I just discovered that my machine running kernel 2.6.37-r4 doesn't have anymore the /proc/acpi/thermal_zone/ folder with the temperature file. So my system monitor - temperature (kde 4.4) is not able to output the temperature.

I just installed lm_sensors and it detects my i7 core temperatures without any problem (module coretemp). 

So, do you know if in kernel 2.6.37 they removed this folder? 

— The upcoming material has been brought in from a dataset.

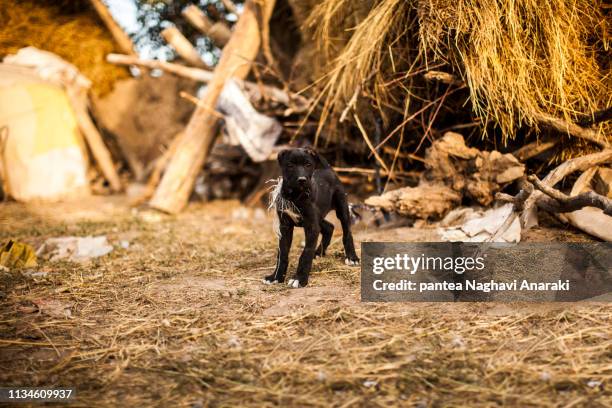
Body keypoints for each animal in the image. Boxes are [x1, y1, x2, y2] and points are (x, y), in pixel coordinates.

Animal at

How can I obtain the thermal_zone temperature for my kde widget?

Thanks for information.

----------

## Anon-E-moose

Depending on module(s) loaded

for my system

K10 monitor

/sys/class/hwmon/hwmon0/device/temp1_input 

F71889 monitor chip

/sys/class/hwmon/hwmon1/device/temp1_input

/sys/class/hwmon/hwmon1/device/temp2_input

/sys/class/hwmon/hwmon1/device/fan1_input

----------

## lixo1

Ok, thanks.

If someone want to use the kde temperature monitor, you should have installed lm_sensors and add it to USE, recompiling ksysguard.

----------

## richard.scott

I have no /proc/acpi/thermal_zone folder either... I'm not using X so it has nothing to do with KDE.

The system works fine (and has a /proc/acpi/thermal_zone folder) for kernel 2.6.36.x, but in 2.6.37 its not there.

I've used the same config from 2.6.36 to compile 2.6.37 and its no longer there.

----------

## elko

It is kernel related issue. Look for /sys/class/thermal/thermal_zone0/temp and similar files instead. The location in /proc was depracated for some time.

----------